Exercise text –

=====

Bi-merge switch could have big consequences, TransUnion says

Borrowers could end up paying an extra $6,600 in interest, according to the credit reporting agency

TransUnion has released a new analysis evaluating the potential consequences of the Federal Housing Finance Agency’s (FHFA) proposed switch from tri-merge credit reporting to a bi-merge model, finding that the change could result in an unintended step back for credit availability.

Billed by the FHFA as a way to promote competition between credit bureaus and reduce lender credit reporting costs (and pass the savings to borrowers), TransUnion claims that the biggest impact would be two million consumers becoming ineligible for a mortgage backed by Fannie Mae or Freddie Mac.

That ineligibility, per TransUnion, would stem from gaps that can exist among lenders when it comes to reporting a complete credit picture, particularly if a potential borrower’s most favorable set of credit data comes from the bureau that would get excluded in the bi-merge.

=====

Tasks to carry out –
1. Please answer these questions from the article on the bi-merge switch:
(a) How much extra interest could borrowers end up paying?
(b) From what kind of credit reporting does the FHFA propose to switch?
(c) How many consumers could become ineligible for a mortgage backed by Fannie Mae or Freddie Mac?
2. Replace "credit reporting" with "credit scoring" in the article on the bi-merge switch, and write out everything from "Bi-merge switch could" down to "or Freddie Mac." with that change.
The listing that comes next is separate material, apart from the article on the bi-merge switch.

Collected data entries

=====

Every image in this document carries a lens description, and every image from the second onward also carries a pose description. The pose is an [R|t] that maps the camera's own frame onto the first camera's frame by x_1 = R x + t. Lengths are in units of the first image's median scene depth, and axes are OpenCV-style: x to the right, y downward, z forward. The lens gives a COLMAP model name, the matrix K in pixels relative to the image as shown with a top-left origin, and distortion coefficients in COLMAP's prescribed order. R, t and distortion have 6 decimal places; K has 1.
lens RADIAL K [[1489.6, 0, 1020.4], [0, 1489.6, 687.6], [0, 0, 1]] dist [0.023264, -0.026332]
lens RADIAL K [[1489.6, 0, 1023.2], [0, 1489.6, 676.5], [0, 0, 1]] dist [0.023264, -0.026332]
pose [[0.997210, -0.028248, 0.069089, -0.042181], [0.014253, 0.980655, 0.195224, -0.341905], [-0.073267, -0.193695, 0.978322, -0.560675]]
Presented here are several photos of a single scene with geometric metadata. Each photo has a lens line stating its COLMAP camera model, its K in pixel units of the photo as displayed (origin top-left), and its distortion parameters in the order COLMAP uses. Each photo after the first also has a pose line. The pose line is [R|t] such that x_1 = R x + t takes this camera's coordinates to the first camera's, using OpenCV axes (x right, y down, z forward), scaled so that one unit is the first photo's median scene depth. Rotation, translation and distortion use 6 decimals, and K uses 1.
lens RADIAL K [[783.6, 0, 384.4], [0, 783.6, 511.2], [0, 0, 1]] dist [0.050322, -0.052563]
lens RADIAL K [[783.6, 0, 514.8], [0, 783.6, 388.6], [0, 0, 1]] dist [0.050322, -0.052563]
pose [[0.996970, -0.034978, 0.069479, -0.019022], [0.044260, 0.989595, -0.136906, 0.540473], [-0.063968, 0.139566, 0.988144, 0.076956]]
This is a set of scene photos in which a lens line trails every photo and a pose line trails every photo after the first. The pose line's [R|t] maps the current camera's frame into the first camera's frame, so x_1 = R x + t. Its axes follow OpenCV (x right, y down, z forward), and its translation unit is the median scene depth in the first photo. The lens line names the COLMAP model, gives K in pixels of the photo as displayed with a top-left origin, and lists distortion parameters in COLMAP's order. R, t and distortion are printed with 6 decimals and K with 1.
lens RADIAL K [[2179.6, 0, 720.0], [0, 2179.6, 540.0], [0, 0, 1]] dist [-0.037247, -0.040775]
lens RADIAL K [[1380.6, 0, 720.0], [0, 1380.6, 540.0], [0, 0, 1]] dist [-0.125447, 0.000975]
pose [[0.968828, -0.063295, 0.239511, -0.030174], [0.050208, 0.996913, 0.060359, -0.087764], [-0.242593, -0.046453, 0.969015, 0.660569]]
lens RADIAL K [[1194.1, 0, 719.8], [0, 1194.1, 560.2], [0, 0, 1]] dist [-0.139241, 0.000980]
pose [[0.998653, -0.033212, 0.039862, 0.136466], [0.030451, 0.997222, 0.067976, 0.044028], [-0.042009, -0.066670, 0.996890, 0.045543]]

=====

Results for each task –
1.
(a) An extra $6,600.
(b) Tri-merge credit reporting.
(c) Two million consumers.

2.
Bi-merge switch could have big consequences, TransUnion says

Borrowers could end up paying an extra $6,600 in interest, according to the credit scoring agency

TransUnion has released a new analysis evaluating the potential consequences of the Federal Housing Finance Agency’s (FHFA) proposed switch from tri-merge credit scoring to a bi-merge model, finding that the change could result in an unintended step back for credit availability.

Billed by the FHFA as a way to promote competition between credit bureaus and reduce lender credit scoring costs (and pass the savings to borrowers), TransUnion claims that the biggest impact would be two million consumers becoming ineligible for a mortgage backed by Fannie Mae or Freddie Mac.